“There’s beauty in the breaking of things”
Despite sounding like a lost novel by Gabriel García Márquez, The House of Mirror and Hearts is actually something a lot closer to home, although no less rare, an original British musical. Written by Eamonn O’Dwyer and Rob Gilbert with music and lyrics by O’Dwyer too, it is the tale of a household torn apart by grief, where secrets have been held unspoken for nearly a decade, and resentments allowed to fester into toxic antipathy. The arrival of a nerdish lodger threatens to upset the fragile balance but it is far from clear if this will bring release to the Keanes or just another seven years bad luck and misery.
Developed by Perfect Pitch and co-produced with Aria Entertainment, it is clear that much love and care has gone into nurturing this piece of musical theatre into life, in all its challenging, angular beauty. O’Dwyer’s score has a pleasingly complex bent to it – those who judge musicals by their instant hummability will be left (mistakenly) disappointed – full of intensely unexpected harmonies and contrapuntal melodic lines that demand rapt attention and richly reward relistens (head to the Arcola’s website where 8 of the songs can be heard) – the music emerges as a thing of a jagged beauty.
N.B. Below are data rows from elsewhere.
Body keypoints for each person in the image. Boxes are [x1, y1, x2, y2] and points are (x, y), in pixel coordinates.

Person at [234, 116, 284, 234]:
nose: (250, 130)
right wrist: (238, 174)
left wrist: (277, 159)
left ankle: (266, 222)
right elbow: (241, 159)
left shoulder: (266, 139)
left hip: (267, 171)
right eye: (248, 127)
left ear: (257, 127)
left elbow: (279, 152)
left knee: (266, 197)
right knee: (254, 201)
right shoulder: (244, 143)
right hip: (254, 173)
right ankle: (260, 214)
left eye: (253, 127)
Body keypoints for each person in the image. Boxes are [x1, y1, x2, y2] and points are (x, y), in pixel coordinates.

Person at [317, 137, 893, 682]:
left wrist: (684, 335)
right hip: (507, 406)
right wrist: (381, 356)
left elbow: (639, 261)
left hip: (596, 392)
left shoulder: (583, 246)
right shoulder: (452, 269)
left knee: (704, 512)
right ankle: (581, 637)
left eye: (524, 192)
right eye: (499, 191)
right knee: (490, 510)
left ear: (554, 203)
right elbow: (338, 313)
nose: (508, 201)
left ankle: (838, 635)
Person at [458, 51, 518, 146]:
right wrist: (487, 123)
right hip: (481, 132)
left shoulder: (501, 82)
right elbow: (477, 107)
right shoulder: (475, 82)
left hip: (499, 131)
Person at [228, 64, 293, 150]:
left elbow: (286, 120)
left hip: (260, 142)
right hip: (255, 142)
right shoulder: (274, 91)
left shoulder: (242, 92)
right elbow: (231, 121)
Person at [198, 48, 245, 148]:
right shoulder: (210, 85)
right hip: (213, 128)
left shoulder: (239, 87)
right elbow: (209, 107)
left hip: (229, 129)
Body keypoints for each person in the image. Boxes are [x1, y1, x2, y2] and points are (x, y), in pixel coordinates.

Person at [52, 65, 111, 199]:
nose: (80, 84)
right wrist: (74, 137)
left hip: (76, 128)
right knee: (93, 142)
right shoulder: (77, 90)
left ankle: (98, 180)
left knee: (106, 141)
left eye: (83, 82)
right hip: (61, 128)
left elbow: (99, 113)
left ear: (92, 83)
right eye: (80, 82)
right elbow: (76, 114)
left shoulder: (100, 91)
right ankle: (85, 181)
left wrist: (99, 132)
And such a confrontational score makes sense in light of the story. Gillian Kirkpatrick’s Anna seeks solace at the bottom of a bottle, her eldest daughter Laura has retreated into near-mute reproach in Grace Rowe’s sensitive performance, and her youngest Lily – a forthright Molly McGuire – is brashly acting out and lashing out at anyone around her. The presence of others in their home slowly forces them to confront the way that they’ve come to treat each other since a terrible event in their past but even Jamie Muscato’s charming haplessness struggles to unlock years of severe emotional repression.
O’Dwyer and Gilbert show a nifty gift for drip-feeding information throughout the narrative so that the noir-ish feel of Ryan McBryde’s production is certainly well-earned, mirrored echoes of past and present haunt each scene to make it visually rich. Kirkpatrick is a staunch if occasionally amusingly sloshed central presence, reaching for some of the more extreme musical moments with real aplomb, Rowe and McGuire are achingly beautiful in both voice and performance as the struggling sisters and as their younger selves, Charlotte and Sophie Pourret-Wythe handle the not-inconsiderable demands of the roles with great professionalism.
Following on from the extraordinary success of The Clockmaker’s Daughter, The House of Mirrors and Hearts feels like another reason to celebrate the depth of new musical theatre writing in the UK. A decidedly more contemporary approach to the form to be sure, but one which is well worth the investment of time and attention.